As a spectacular sunset painted the oceanfront courtyard in myriad colors, Kenny Loggins played a very special concert consisting of some of his biggest hit songs. Convention attendees sampled wines from across California while Loggins serenaded them. Tourists passing through the open courtyard were astounded to see the pop star playing for the intimate gathering and took copious selfies. Loggins told an endearing anecdote about his hit song, “House at Pooh Corner.” He had written the song, but Disney didn’t want his band at the time (Nitty Gritty Dirt Band) to record it as they had acquired the rights to the Winnie The Pooh story. I was going out on a date one night, and I mentioned the song to my girlfriend, "I'm bummed tonight because I thought I had my first song recorded, and it's not gonna happen. The Disney lawyers put the kibosh on it." She looked at him and said, "Disney lawyers? Let me talk to my daddy about that." I did not know that I was dating the daughter of the CEO of the Disney corporation Loggins shared gleefully.

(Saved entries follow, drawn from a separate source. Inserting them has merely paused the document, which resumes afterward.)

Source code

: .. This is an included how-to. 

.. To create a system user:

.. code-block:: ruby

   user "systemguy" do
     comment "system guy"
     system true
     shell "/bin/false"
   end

Welsh singer-songwriter Judith Owen, fresh off a tour opening for Brian Ferry, closed the convention with a haunting set of tunes, combining elements of jazz, pop and blues music. Now hailing from New Orleans, the influences of the Big Easy could be heard in her music. The singer-keyboardist was backed up by a talented percussionist and three-piece string section that gave an intriguing dimension to her performance.